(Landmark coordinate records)

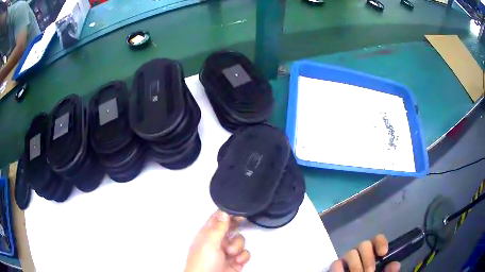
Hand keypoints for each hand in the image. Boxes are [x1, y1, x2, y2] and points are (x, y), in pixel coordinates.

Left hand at [185, 210, 250, 271]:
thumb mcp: (209, 244)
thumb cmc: (204, 262)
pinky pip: (245, 254)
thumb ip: (218, 228)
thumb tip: (224, 211)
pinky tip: (237, 262)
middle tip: (243, 222)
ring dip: (238, 246)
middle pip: (231, 228)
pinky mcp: (235, 262)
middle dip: (237, 227)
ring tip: (231, 254)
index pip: (218, 218)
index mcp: (207, 234)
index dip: (228, 212)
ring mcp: (227, 252)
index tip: (239, 209)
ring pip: (240, 241)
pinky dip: (243, 257)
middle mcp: (217, 241)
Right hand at [330, 234, 400, 271]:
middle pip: (363, 244)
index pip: (377, 239)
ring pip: (350, 253)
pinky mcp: (336, 267)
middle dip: (368, 258)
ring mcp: (347, 261)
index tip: (383, 253)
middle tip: (370, 271)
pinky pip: (336, 263)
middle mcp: (360, 254)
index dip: (380, 242)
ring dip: (356, 265)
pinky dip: (340, 268)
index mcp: (373, 254)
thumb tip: (395, 264)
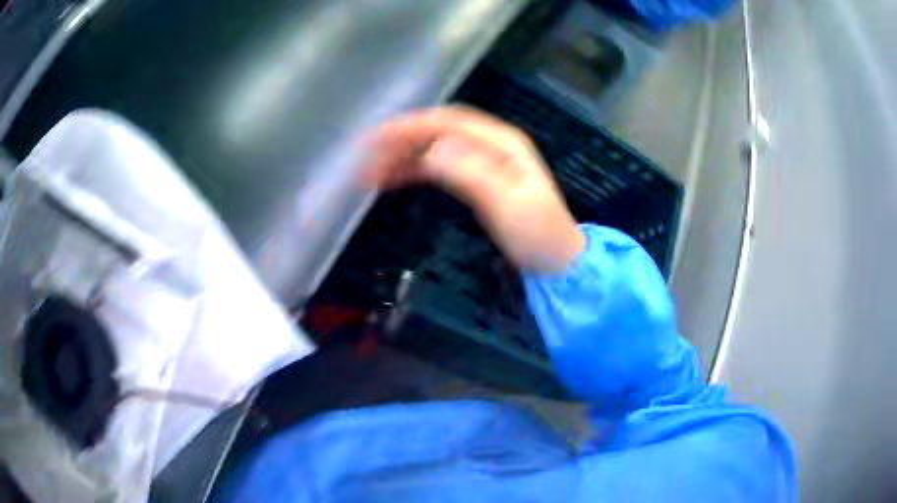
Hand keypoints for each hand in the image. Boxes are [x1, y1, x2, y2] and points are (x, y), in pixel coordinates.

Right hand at [364, 106, 584, 272]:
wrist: (557, 258)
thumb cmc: (538, 233)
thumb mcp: (507, 203)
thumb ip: (471, 174)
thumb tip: (431, 152)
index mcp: (501, 142)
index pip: (449, 122)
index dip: (412, 125)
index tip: (378, 137)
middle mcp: (491, 144)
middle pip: (438, 131)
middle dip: (401, 139)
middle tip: (366, 156)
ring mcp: (483, 160)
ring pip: (434, 147)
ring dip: (402, 154)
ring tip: (370, 170)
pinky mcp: (476, 179)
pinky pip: (438, 166)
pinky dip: (414, 169)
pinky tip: (392, 178)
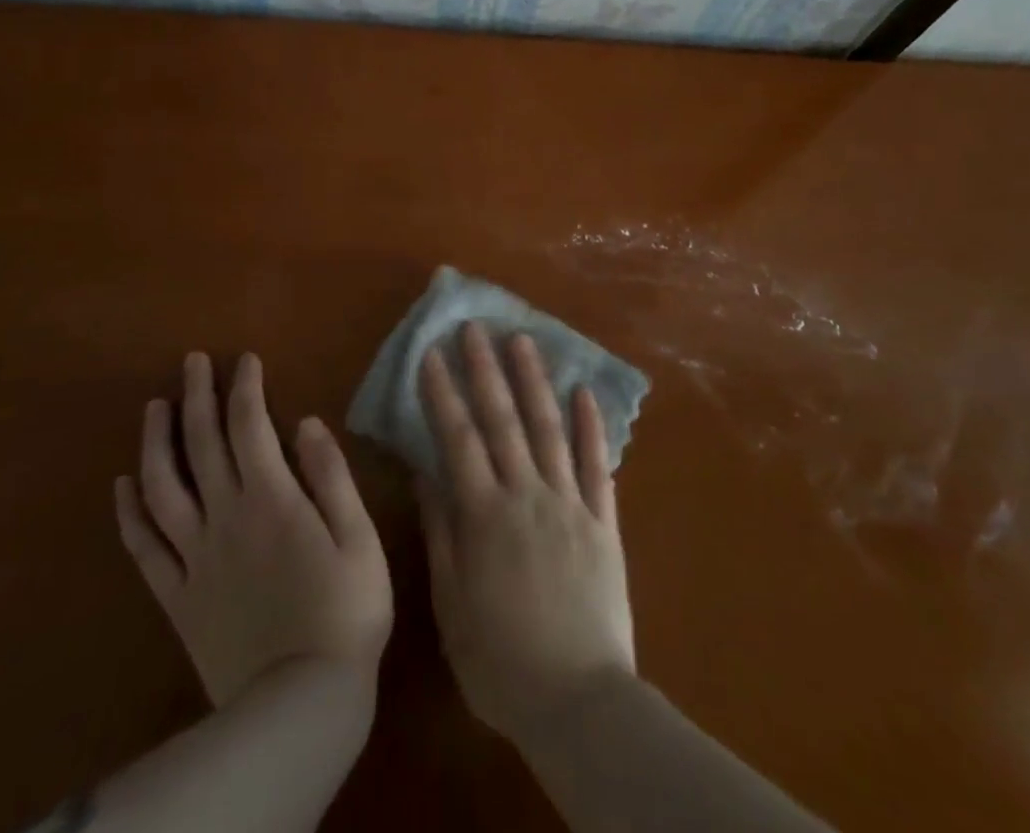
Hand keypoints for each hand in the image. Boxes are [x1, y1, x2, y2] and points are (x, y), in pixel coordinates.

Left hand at [115, 352, 392, 708]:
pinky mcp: (177, 597)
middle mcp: (225, 516)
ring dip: (156, 441)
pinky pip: (145, 548)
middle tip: (191, 361)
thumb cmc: (345, 613)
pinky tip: (123, 485)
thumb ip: (331, 476)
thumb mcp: (359, 538)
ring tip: (154, 406)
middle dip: (196, 395)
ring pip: (163, 487)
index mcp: (272, 498)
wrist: (298, 706)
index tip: (244, 359)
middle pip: (202, 444)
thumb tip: (305, 422)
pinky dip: (130, 513)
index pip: (250, 425)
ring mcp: (195, 557)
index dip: (245, 386)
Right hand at [417, 323, 636, 744]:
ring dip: (535, 381)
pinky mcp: (604, 521)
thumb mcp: (453, 604)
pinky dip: (592, 426)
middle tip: (475, 326)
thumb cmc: (502, 661)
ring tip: (523, 340)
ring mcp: (570, 503)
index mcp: (485, 515)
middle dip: (486, 369)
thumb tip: (425, 472)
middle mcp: (527, 495)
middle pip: (503, 420)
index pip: (458, 438)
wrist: (579, 702)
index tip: (431, 353)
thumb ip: (442, 532)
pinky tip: (584, 391)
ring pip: (549, 429)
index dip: (443, 393)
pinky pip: (598, 465)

* _Problem to work on_: Beginning with the line that contains "thumb tip: (425, 472)", each line of the records above through the last one must be printed word for word.

* _Answer box_:
thumb tip: (425, 472)
middle mcp: (527, 495)
middle pip: (503, 420)
index pip: (458, 438)
wrist: (579, 702)
index tip: (431, 353)
thumb ip: (442, 532)
pinky tip: (584, 391)
ring pip: (549, 429)
index dip: (443, 393)
pinky pip: (598, 465)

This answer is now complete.